BLOOD MACHINES (2019)

Un space opéra lyrique et surréaliste réalisé par deux artistes passionnés compensant leur budget très modeste par une inventivité en effervescence

BLOOD MACHINES

 

2019 – FRANCE

 

Réalisé par Seth Ickerman

 

Avec Elisa Lasowski, Anders Heinrichsen, Christian Erickson, Natasha Cashman, Walter Dickerson, Joëlle Berckmans, Alexandra Flandrin

 

THEMA SPACE OPERA ROBOTS ET INTELLIGENCE ARTIFICIELLE

Derrière le pseudonyme énigmatique Seth Ickerman se cachent deux réalisateurs français au talent fou et à l’audace insolente, Raphaël Hernandez et Savitri Joly-Gonfard, bravant leur manque de moyens et la défiance compréhensible de la plupart des producteurs et distributeurs de l’industrie cinématographique « classique » par un enthousiasme communicatif, une opiniâtreté inébranlable et un savoir-faire impressionnant. En 2011, ils nous avaient subjugués avec Kaydara, un moyen-métrage de science-fiction qui semblait coûter mille fois plus que son budget réel et n’avait finalement qu’un défaut majeur : construire son intrigue en marge de la franchise Matrix au lieu de s’épanouir dans un univers original propre à ses auteurs. C’est le lot de tous les fan-films, si réussis soient-ils, fixant leurs limites narratives et empêchant la moindre exploitation commerciale de l’œuvre. Mais Kaydara joua son rôle de bande-démo et permit aux duettistes d’adapter leur expertise technique aux besoins de nombreuses compagnies prestigieuses (LG, Ubi Soft, Samsung) jusqu’à la réalisation du clip Turbo Killer pour l’artiste Carpenter Brut (alias Franck Hueso) dont l’influence majeure – comme son pseudonyme l’indique en partie – est la musique synthétique des années 80. L’expérience fut un succès et posa les jalons de leur projet suivant : le film Blood Machines.

S’il présente de nombreuses similitudes avec le clip Turbo Killer, Blood Machines n’en est pas vraiment une séquelle mais plutôt une variante, quittant la terre ferme pour s’envoler dans l’espace.
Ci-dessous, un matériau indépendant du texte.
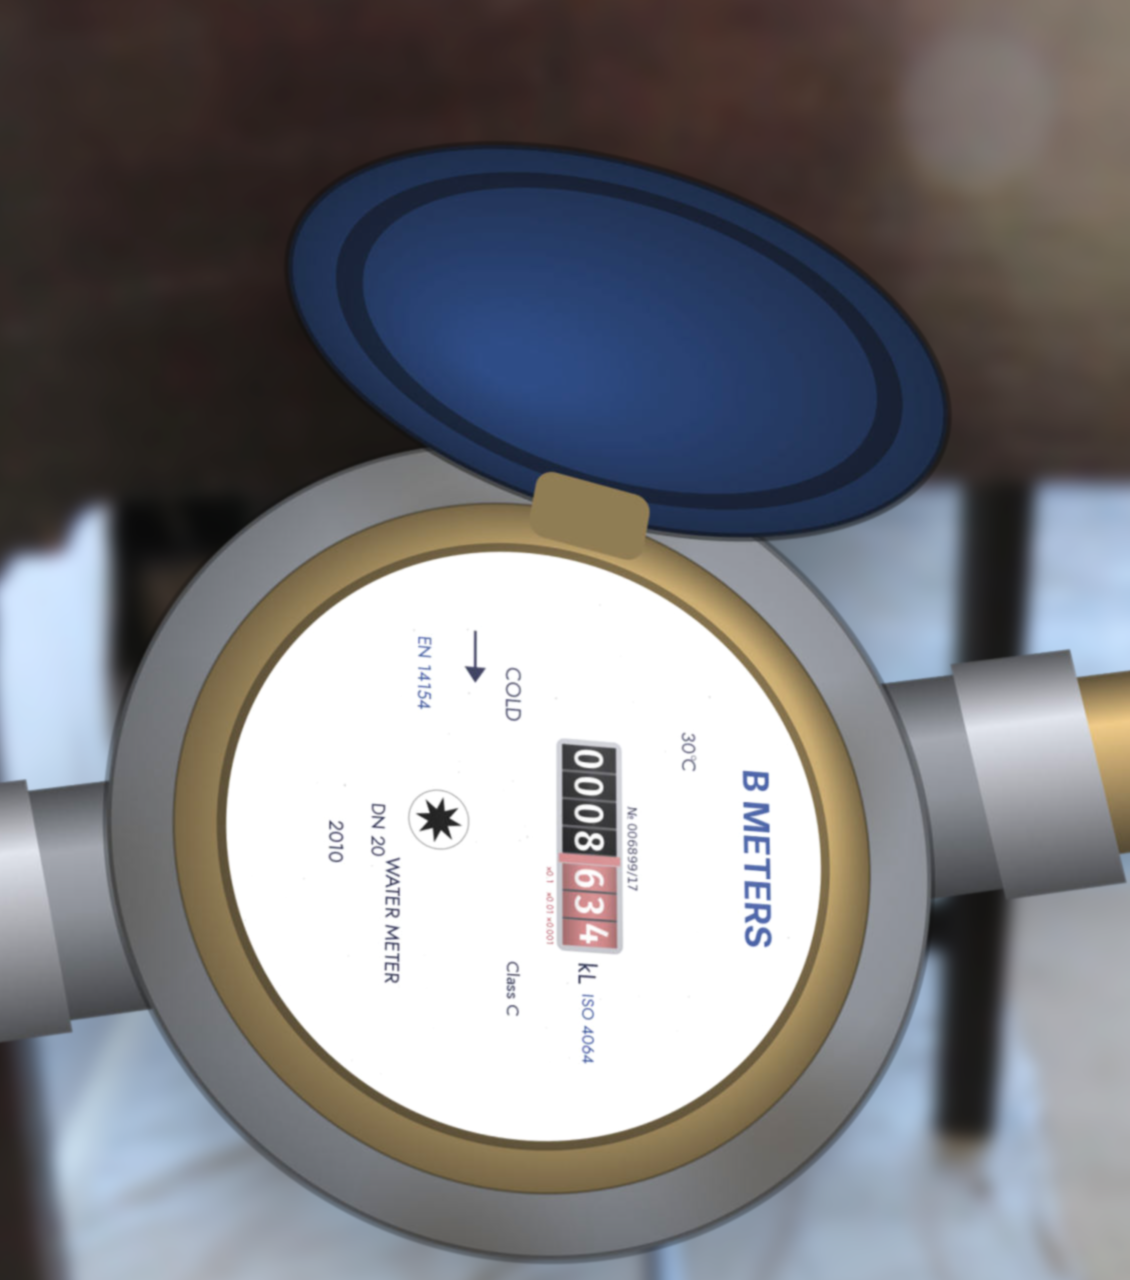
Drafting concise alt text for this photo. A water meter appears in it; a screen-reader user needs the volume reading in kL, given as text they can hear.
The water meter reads 8.634 kL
Vascan (Anders Heinrichsen) et Lago (Christian Erickson) sont deux pilotes chargés de traquer une machine qui semble vouloir s’émanciper. Ils parviennent à l’abattre et rejoignent la planète sur laquelle elle s’est écrasée. Là, ils reçoivent l’accueil glacial de la mystérieuse Corey (Elisa Lasowski) et de son groupe de prêtresses, dont la mission semble être de préserver l’âme des machines. Vascan répond à cette attitude par un mépris amusé, jusqu’à assister à un phénomène totalement inattendu : la forme spectrale d’une jeune femme nue comme un premier né s’extrait de la carcasse métallique de l’épave abattue et prend son envol. Abasourdi, Vascan fait de Corey sa prisonnière et décolle aussi sec pour partir à la poursuite de la forme féminine à travers le cosmos, dans l’espoir de comprendre la nature de ce phénomène… L’odyssée spatiale qui commence transcende dès lors la narration traditionnelle pour se vivre comme un « trip », un voyage sensoriel inédit rythmé sur les compositions électroniques de Carpenter Brut.

Le fantôme dans la machine

Dès ses premières secondes, Blood Machines annonce la couleur : le spectacle qui nous attend échappe aux normes et aux codes habituels de la science-fiction. Les vaisseaux spatiaux ressemblent à des oiseaux mécaniques capables de se déployer ou de se rétracter à loisir, les ordinateurs de bord ne se contentent pas d’adopter une voix féminine mais en possèdent également les attributs physiques (en l’occurrence une relecture psychédélique du robot Maria de Metropolis) et le postulat dépasse le questionnement habituel de l’intelligence artificielle pour s’intéresser à l’âme artificielle. Bien plus qu’un prétexte scénaristique, ce point de vue décrit la démarche du film tout entier, sollicitant moins l’intellect des spectateurs que ses émotions. Car si la trame reste intelligible – une course poursuite cosmique visant à ramener l’étrange « objet » échappé de la machine – elle s’efface progressivement derrière une succession de tableaux surréalistes vertigineux fusionnant l’organique et le mécanique jusqu’à positionner la Femme avec un grand F au centre de l’univers. Cette expérience fascinante mérite bien sûr d’être vécue sur un grand écran et laisse rêveur sur le potentiel de ces deux intrépides réalisateurs qu’aucun challenge technique ou artistique ne semble impressionner.